BU TAKIM BİZİM TAKIM
Hani diyoruz ya futbolla yatan futbolla kalkan bir ülkeyiz diye. Kimse kusura bakmasın arkadaş Filenin Sultanları bize Voleybolu ezberletmekle kalmadı, gecenin alaca karanlığında ya da sabahın erken vaktinde bizi ekran karşısına sürüklemeyi başardı.
Kulüp takımlarımızdan Vakıfbank’ın Dünya ve Avrupa arenasında gösterdiği başarılar ve birinciliklerin ardından milli takımımızın önce Milletler ligi daha sonrasında Avrupa şampiyonu olması futbola olan sevgiyi böldü diyebilirim.

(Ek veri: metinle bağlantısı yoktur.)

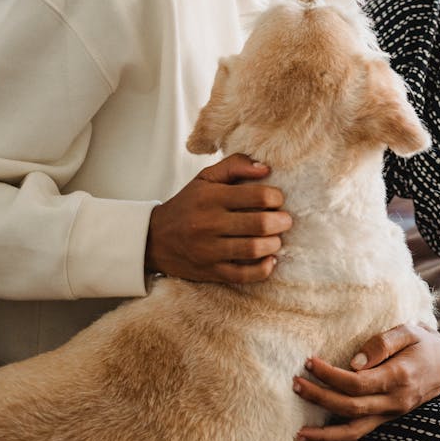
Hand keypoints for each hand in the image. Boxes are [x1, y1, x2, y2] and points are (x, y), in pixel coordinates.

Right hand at [145, 154, 291, 283]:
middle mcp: (210, 223)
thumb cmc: (188, 204)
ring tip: (277, 238)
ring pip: (254, 249)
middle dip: (281, 221)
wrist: (154, 239)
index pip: (257, 196)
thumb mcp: (205, 178)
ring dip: (275, 243)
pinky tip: (270, 260)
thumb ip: (235, 165)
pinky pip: (244, 275)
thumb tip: (265, 168)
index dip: (276, 197)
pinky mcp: (211, 272)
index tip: (277, 200)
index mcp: (211, 197)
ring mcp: (209, 250)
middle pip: (260, 224)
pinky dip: (263, 269)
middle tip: (285, 219)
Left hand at [293, 323, 439, 440]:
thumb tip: (354, 362)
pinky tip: (314, 437)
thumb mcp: (409, 332)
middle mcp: (394, 402)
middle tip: (295, 383)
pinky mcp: (385, 419)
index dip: (330, 375)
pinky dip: (335, 438)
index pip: (357, 383)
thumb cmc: (423, 343)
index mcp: (398, 377)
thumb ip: (382, 344)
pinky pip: (358, 433)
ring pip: (353, 431)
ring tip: (298, 431)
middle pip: (350, 406)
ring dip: (324, 432)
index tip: (310, 362)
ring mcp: (390, 415)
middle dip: (320, 396)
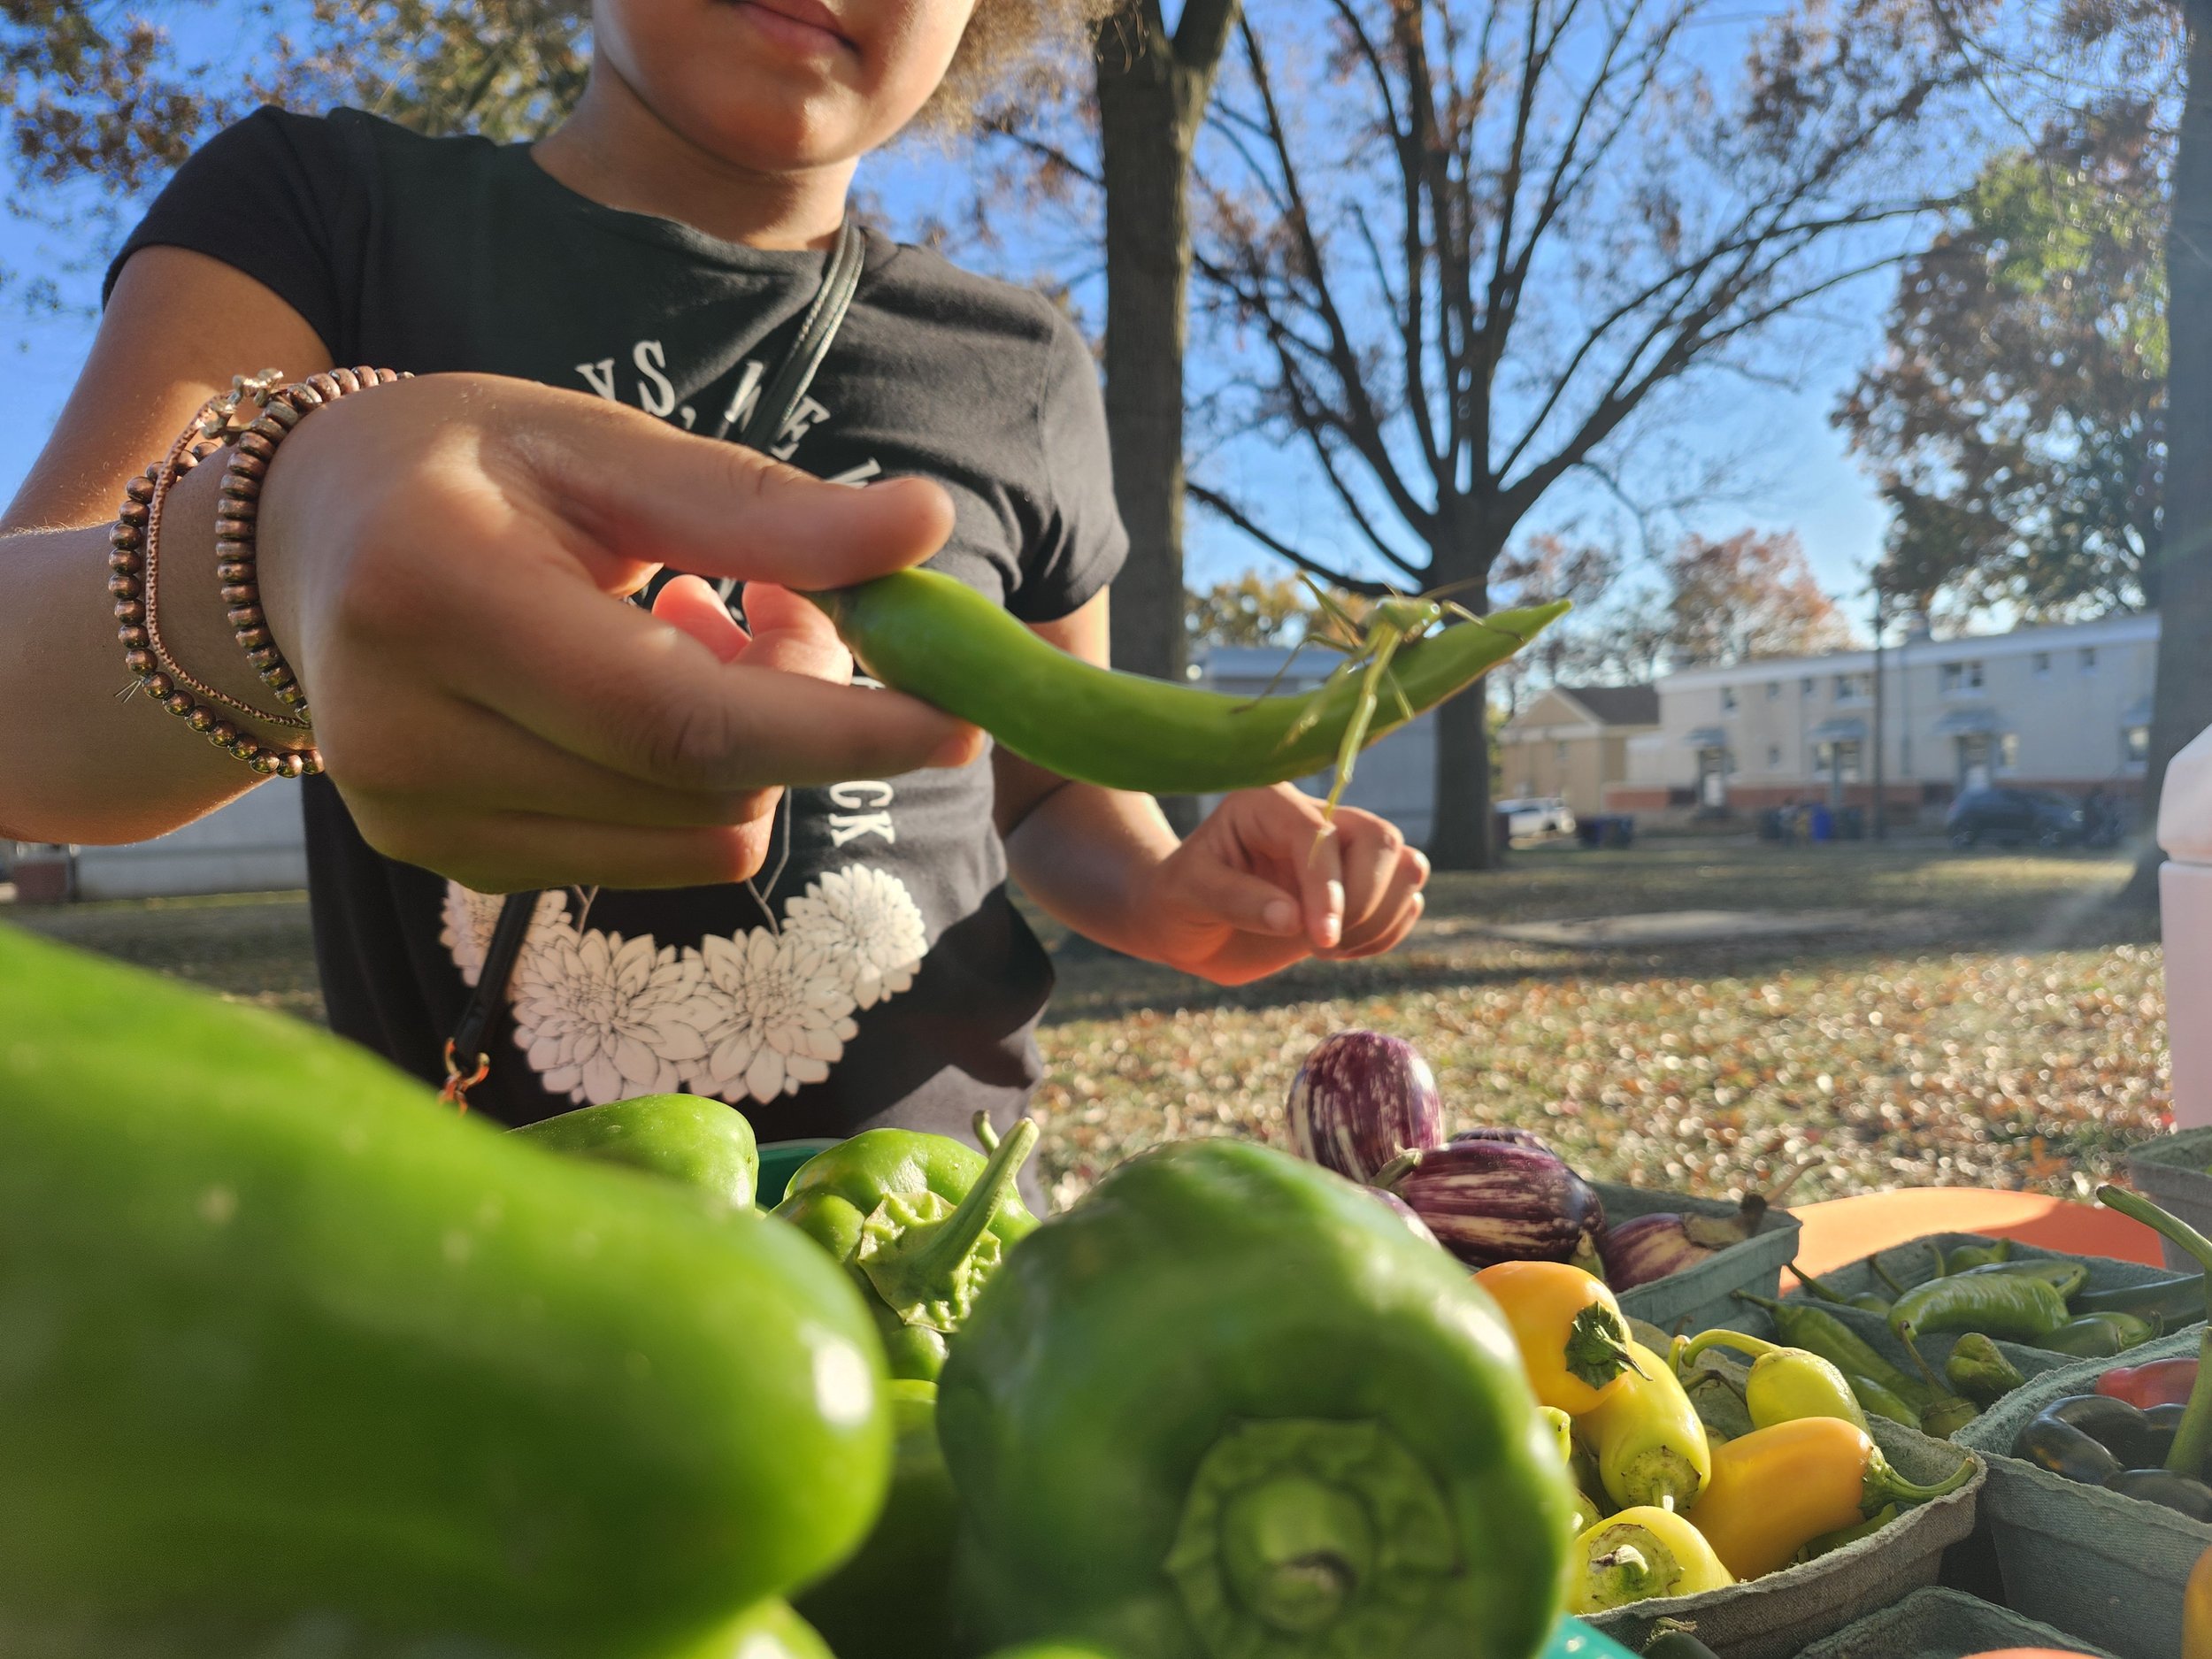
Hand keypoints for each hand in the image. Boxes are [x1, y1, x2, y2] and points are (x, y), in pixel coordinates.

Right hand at [250, 373, 982, 890]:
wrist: (300, 545)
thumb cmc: (464, 469)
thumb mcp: (604, 448)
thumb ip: (764, 505)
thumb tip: (926, 528)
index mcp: (435, 598)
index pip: (676, 719)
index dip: (836, 731)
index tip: (963, 718)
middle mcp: (403, 737)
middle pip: (698, 788)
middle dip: (811, 718)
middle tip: (814, 610)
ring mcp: (414, 820)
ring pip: (692, 839)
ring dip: (755, 755)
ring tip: (704, 632)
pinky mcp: (444, 864)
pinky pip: (650, 858)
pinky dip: (695, 789)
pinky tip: (647, 690)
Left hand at [1135, 785, 1428, 984]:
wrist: (1186, 924)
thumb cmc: (1178, 900)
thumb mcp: (1188, 894)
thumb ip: (1236, 900)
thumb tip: (1295, 918)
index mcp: (1270, 803)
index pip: (1322, 836)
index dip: (1330, 888)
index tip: (1320, 938)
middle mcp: (1316, 818)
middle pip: (1382, 840)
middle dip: (1365, 901)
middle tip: (1320, 944)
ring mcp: (1342, 852)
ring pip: (1407, 867)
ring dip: (1380, 919)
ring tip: (1328, 949)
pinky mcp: (1358, 886)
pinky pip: (1405, 901)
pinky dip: (1385, 933)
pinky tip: (1341, 951)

Maçların oynandığı salonların tıka basa dolması bir yana her şeyden önemlisi voleybol izleyicisinin salonlarda ailece yer alması ile birlikte maçların daha zevkli, sevilir ve çekişmeli hale gelmesinde Türk voleybolunun son yıllarda göstermiş olduğu üst seviye başarılar hiç kuşkusuz başrol oynamaktadır.
Bacasız sanayi dediğimiz futbolun Dünya üzerindeki bütçesi milli gelir seviyesi düşük ülkelerin çok, çok önüne geçerken ne yazık ki ortaya konulan bütçe ile futbolda ki büyüme aynı seviyede olmadı. Olmayınca da takımlar birer, birer batmaya ve kapanmaya başladı.

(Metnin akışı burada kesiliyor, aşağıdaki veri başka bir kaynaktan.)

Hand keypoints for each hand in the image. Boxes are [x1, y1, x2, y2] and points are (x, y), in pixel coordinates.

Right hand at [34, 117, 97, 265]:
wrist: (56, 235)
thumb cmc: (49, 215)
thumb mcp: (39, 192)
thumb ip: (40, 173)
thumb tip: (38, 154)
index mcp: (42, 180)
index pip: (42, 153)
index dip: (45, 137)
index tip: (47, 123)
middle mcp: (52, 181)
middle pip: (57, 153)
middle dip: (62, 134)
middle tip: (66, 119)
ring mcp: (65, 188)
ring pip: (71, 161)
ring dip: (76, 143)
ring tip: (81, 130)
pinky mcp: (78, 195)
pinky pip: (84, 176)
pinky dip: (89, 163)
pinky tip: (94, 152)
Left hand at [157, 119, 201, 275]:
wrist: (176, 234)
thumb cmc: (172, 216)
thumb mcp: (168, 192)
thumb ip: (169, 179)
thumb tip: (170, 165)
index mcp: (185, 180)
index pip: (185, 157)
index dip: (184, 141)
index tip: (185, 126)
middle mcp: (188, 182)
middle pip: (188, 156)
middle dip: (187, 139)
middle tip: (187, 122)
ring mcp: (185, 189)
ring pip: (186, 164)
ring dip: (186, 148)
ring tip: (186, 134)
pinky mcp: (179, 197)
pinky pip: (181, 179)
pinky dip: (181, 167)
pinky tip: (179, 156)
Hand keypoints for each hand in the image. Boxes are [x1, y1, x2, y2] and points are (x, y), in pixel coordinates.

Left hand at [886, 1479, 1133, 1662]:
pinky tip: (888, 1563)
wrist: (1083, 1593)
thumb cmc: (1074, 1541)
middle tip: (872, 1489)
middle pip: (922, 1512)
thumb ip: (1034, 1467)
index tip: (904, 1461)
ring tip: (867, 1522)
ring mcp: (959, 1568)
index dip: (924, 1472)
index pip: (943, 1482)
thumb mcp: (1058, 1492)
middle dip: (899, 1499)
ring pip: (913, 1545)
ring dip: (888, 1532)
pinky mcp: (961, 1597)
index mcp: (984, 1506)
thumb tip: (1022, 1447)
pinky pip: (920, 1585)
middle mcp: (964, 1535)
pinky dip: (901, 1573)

Oysa aynı başarılar ve daha fazlası özellikle basketbol ve voleybol da yüzümüzü güldürürken harcanan rakamlar ya da ortaya konulan bütçeler futbolun çok altında kalarak insanların küçük bütçelerle büyük başarılar elde edebileceğini ve mutlu olabileceğini gösterdi bize diyebilirim.
Tabii bu söylediklerime ek olarak salon sporlarının taraftar kitlesine bıraktığı en güzel hediye ne derseniz şunu rahatlıkla söyleyebilirim. Önce yapılan sporun bir temaşa, sohbet, eğlence olduğunu, ağızlarda argo ya da küfürlü bir tek sözün olmadığını, salon sporlarının sevgi ve saygı sporu olduğunu söyleyebilirim.

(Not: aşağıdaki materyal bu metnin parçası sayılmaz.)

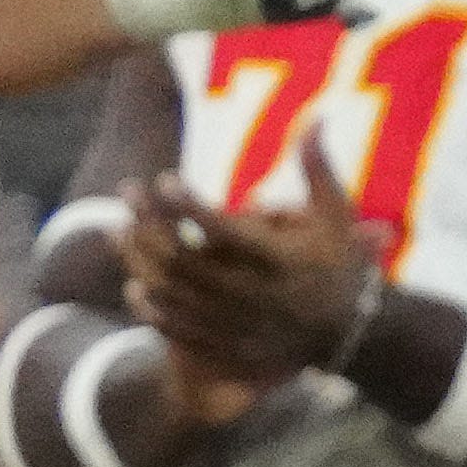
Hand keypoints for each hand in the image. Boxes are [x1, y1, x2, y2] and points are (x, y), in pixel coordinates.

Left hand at [130, 131, 388, 386]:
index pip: (223, 229)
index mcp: (282, 260)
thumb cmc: (338, 262)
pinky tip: (134, 283)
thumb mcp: (336, 215)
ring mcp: (240, 326)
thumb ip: (318, 168)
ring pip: (175, 295)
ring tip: (117, 230)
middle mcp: (257, 296)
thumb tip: (313, 116)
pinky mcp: (228, 349)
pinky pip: (179, 330)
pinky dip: (153, 307)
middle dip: (150, 224)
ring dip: (140, 261)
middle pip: (186, 261)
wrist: (348, 333)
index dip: (188, 205)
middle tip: (127, 191)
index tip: (164, 180)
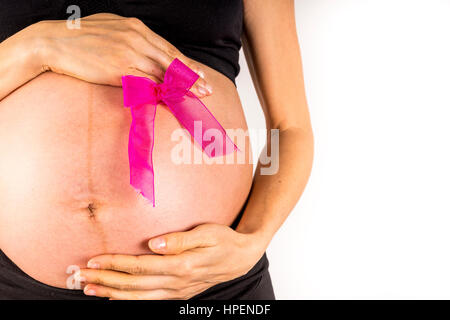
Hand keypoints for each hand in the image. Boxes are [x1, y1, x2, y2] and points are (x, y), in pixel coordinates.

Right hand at [29, 13, 211, 95]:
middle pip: (172, 61)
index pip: (168, 48)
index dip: (186, 64)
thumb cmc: (80, 37)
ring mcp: (130, 53)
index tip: (200, 73)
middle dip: (192, 76)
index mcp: (136, 27)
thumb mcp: (111, 28)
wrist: (53, 42)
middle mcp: (137, 38)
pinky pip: (147, 83)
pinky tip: (173, 100)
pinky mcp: (120, 69)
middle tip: (208, 88)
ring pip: (163, 73)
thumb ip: (131, 38)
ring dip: (182, 87)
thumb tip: (146, 51)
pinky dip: (161, 92)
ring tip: (197, 96)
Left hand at [76, 224, 266, 299]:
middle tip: (79, 276)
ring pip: (138, 296)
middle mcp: (177, 282)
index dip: (115, 263)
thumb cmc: (223, 240)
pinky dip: (128, 301)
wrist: (240, 257)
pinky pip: (148, 301)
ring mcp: (177, 292)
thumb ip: (180, 240)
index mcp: (182, 265)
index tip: (93, 259)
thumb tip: (154, 244)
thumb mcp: (207, 233)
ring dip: (110, 293)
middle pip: (133, 284)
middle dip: (104, 280)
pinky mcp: (178, 294)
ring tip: (88, 289)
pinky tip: (114, 298)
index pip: (140, 266)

Daha önceki yazılarımda ve çeşitli televizyon programlarında şehrimizde salon sporlarının eksikliğine değinmiş, yıllar önce gerek voleybol gerekse basketbol sporuna olan potansiyelimizi ileriye taşıyamadığımızı anlatmıştım. Tabii bu arada imkân denilerek geçici çözümlerle birkaç takımımız liglerde ve Avrupa kupalarında mücadele etmelerine rağmen kulüp yönetenlerinin bakış açılarıyla orantılı olarak hedeflerinden kısa sürede vazgeçerek kapılarına kilit vurdukları daha dün gibi akıllarda duruyor.
Şimdi bu takım bizim takımımız diyerek şehrimize bir tohum daha serpildi, Tiffany Tomato Bordo spor kulübü. Birçok değerli Elazığ iş insanının gönül birliği yaparak oluşturduğu ekip kollarını sıvazlayarak koyuldular işe. Bu eksikliği biz gidereceğiz diyerek, önce kalıcı gelir, sonrası altyapı ve sultanlar ligi. Allah emeklerini boşa vermesin. Takım iyi gidiyor, birinci ligde mücadele ediyorlar ve bir tık ötesinin sultanlar ligi olduğunu biliyorlar. Tek eksikleri tanıtım. Kadın dayanışmasının örneklerini sunuyorlar, kadınlarımızı, kızlarımızı maçlarına bekliyorlar.
Biz biliyoruz ki bunu basketbol sporunda daha önce başardık, şimdi de başaracağız. Salonları dolduracağız. Ses vereceğiz hep birlikte onların bordosuna biz beyazı ekleyip salonları bordo beyaz bayraklarla donatacağız.
Teşekkürler bordo spor kulübü, teşekkürler filenin Elazığ da ki sultanları, teşekkürler bu işe gönül verenler iyi ki varsınız.